Possible algorithm not mentioned in class: 1. Find another person/group 2. Add your numbers together 3. Repeat steps 1 and 2 until there's one final solution. Less idling than the row/column algorithm devised in class.

-o4

One possible way to parallel the computation in this task might be: 1. Create a Google Spreadsheet 2. Each one of us fill in a value corresponding to row/column of our seats 3. Sum the numbers all up easily with the spreadsheet.

billdqu

@-o4, your algorithm is awesome. It is just like multiple threads write to different memory addresses with pre-negotiated rules. It saves lots of communication cost, only needs to care about when will every needed place be filled.

pdp

Isn't writing to memory huge overload? You mean writing to cache? I think one improvement to what we did in class was to start the addition from either ends of each row and add when we meet in the middle of the row. Then, the middle column could do the same thing.

Ant

@-o4, @billdqu - there are some interesting questions to think about here.

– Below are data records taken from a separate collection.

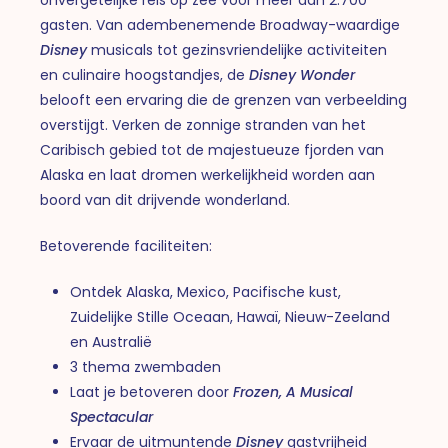
gasten. Van adembenemende Broadway-waardige
Disney
musicals tot gezinsvriendelijke activiteiten
en culinaire hoogstandjes, de
Disney Wonder
belooft een ervaring die de grenzen van verbeelding
overstijgt. Verken de zonnige stranden van het
Caribisch gebied tot de majestueuze fjorden van
Alaska en laat dromen werkelijkheid worden aan
boord van dit drijvende wonderland.
Betoverende faciliteiten:
Ontdek Alaska, Mexico, Pacifische kust,
Zuidelijke Stille Oceaan, Hawaï, Nieuw-Zeeland
en Australië
3 thema zwembaden
Laat je betoveren door
Frozen, A Musical
Spectacular
Ervaar de uitmuntende
Disney
gastvrijheid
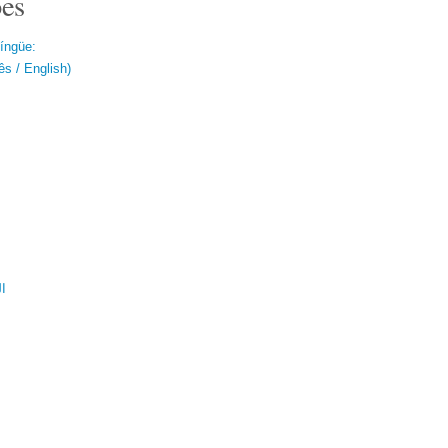
es
língüe:
s / English)
ال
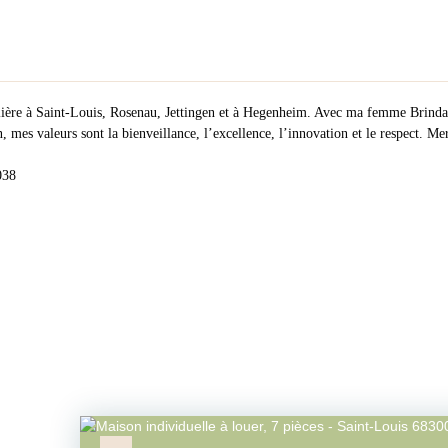
lière à Saint-Louis, Rosenau, Jettingen et à Hegenheim. Avec ma femme Brinda 
, mes valeurs sont la bienveillance, l’excellence, l’innovation et le respect. Me
038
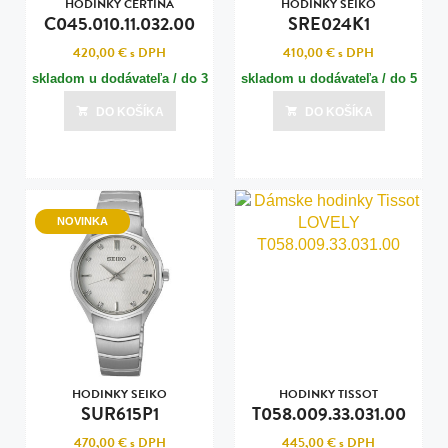
HODINKY CERTINA
HODINKY SEIKO
C045.010.11.032.00
SRE024K1
420,00 €
s DPH
410,00 €
s DPH
skladom u dodávateľa / do 3
skladom u dodávateľa / do 5
dní
dní
DO KOŠÍKA
DO KOŠÍKA
Posledná aktualizácia dnes o 08:00
Posledná aktualizácia dnes o 08:00
NOVINKA
HODINKY SEIKO
HODINKY TISSOT
SUR615P1
T058.009.33.031.00
470,00 €
s DPH
445,00 €
s DPH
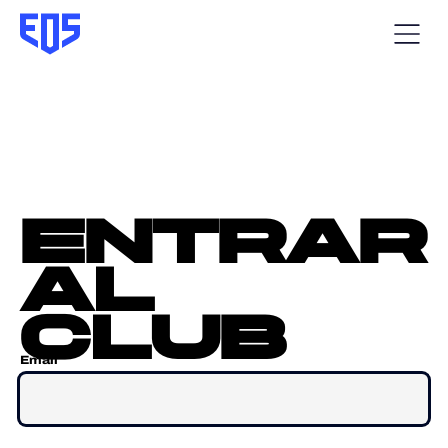
entrar
al
club
Email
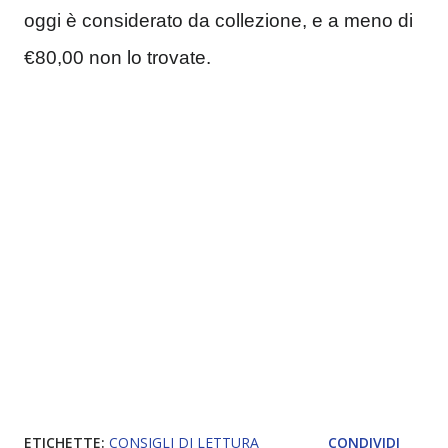
oggi è considerato da collezione, e a meno di 
€80,00 non lo trovate. 
ETICHETTE:
CONSIGLI DI LETTURA
CONDIVIDI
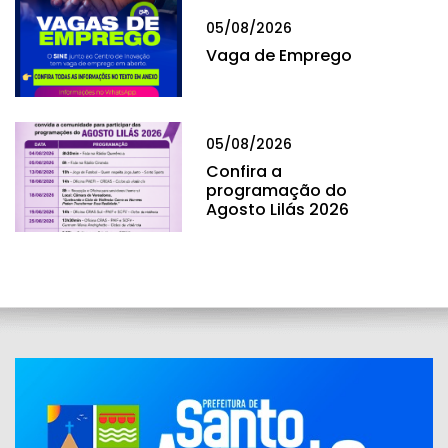
05/08/2026
Vaga de Emprego
05/08/2026
Confira a
programação do
Agosto Lilás 2026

  1. How would you determine if every necessary cell of the spreadsheet has been filled (if a Google-owned processor somewhere wasn't doing this for you, and you had to do it yourself)?

  2. If the Google Spreadsheet didn't perform the addition for you, how would you go about doing it efficiently? Fast?

-o4

@Ant, yeah I have to admit I was assuming another Google processor here doing the addition for us. Yes you raised a great point about performing this addition. It still remains a task to solve (my method cheated a bit in this sense). My approach mainly seek to use parallelism to minimize the blocking situation that happened during class.

woohoo

@-04 I like your algorithm but believe it still has quite a bit of communication cost, specifically in distributing the google spreadsheet. would you gather emails from everybody in the class? distribute it through a broadcast system (piazza)?

-o4

@woohoo What I had in mind was to distribute the Google spreadsheet link on screen. Think of it as passing a memory location of the 2D array as extra parameter to each compute(). There are some gaps in this analogy and but you know the idea (more of a proof of concept).

yulunt

The spreadsheet approach is good to reduce communication but synchronization is required to recorded whether all thread finish. For example, pthread_join is called after pthread_create. As for sample code in assignment 1, the program perform join from thread ID 0 to N. There is an another issue here. The order in which threads finish may not correspond to their IDs.

jk2d

@VersaceGohan This indeed creates less idling than the row/column algorithm in class. One thing to consider is that this algorithm quickly leads to the case where people have to add two large number together (2-digit number + 2 digit number or even 3-digit + 3-digit). Human's calculating ability is limited. This could potentially create more overhead, but overall I think your algorithm is still much better than the algorithm used in class.